魔石店の入り口から小さな店内だと予想していた二人は、店の奥行きが細く長くあることに面食らった。あんなに小さな店構えなのに、こんな先にまで通路があるとは。
「さあ、こちらです」
主人がドアの前に立つと、コンと軽くノックをして、ドアを開けた。ひやりとした空気が漂う。部屋の真ん中に置かれているのは白いベッド。ベッドの上には金属の手錠、下側には足輪のような拘束具が置かれていた。
ヒャッとジュリエッタが叫ぶ。壁の本棚の棚上には、かつらのような様々な色の頭髪に交じり、ビン入りの人の眼球が並んでいたからだ。
その眼球は、黒、こげちゃ、赤、緑、青。それぞれが一対になり、水の入ったびん底にゴロッと沈んでいる。数十もの両眼が、こちらをジッと見ている。

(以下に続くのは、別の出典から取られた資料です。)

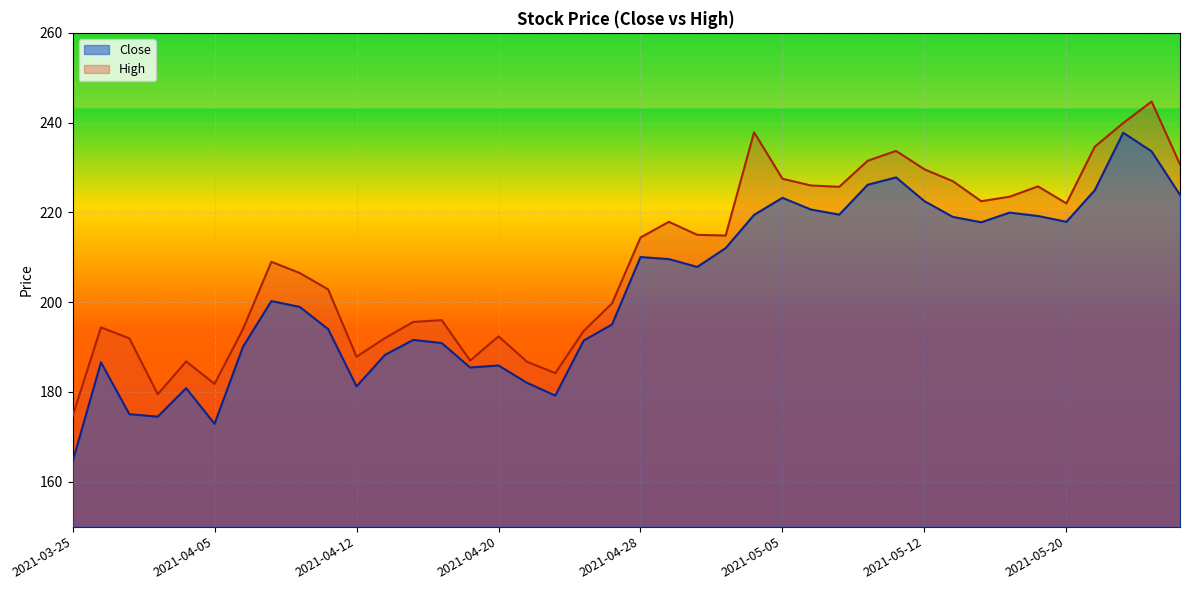

At which category does Close reach its first local peak?

2021-03-26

さながら殺人鬼が蒐集したような眼球コレクションのように。
ジュリエッタは「いやぁぁ……お父様、帰りましょう……私、やっぱりやめます」と伯爵の腕を掴み、その場から一歩退く。
「いまさら、なにを言っているんだ、ジュリエッタ!!」
生まれて初めて父に怒声を浴びせられ、ジュリエッタは、震える
身体で、ポロポロと、こぼれる涙が止まらない。
「やってくれ」伯爵の荒げた声。
部屋の隅にいた褐色肌の二人の男たちが、ジュリエッタの前に出てきて、それぞれがジュリエッタの片手をつかみ、ベッドへと引っ張る。抵抗して足を踏ん張るジュリエッタはズルズルと引きずられるようにして、あああっと呻きながらも、無理やりベッドへ寝かせられと、手足をガチャンと拘束された。
「いやあああああ……いやぁ……た、助けてぇー」
泣き叫ぶジュリエッタの口に、男の一人が手慣れたように口の拘束バンドで押さえつける。ううっと悲痛な声をあげるジュリエッタ。
「娘には痛みを与えないようにしてくれ」
伯爵は見るに見かねたように呟いた。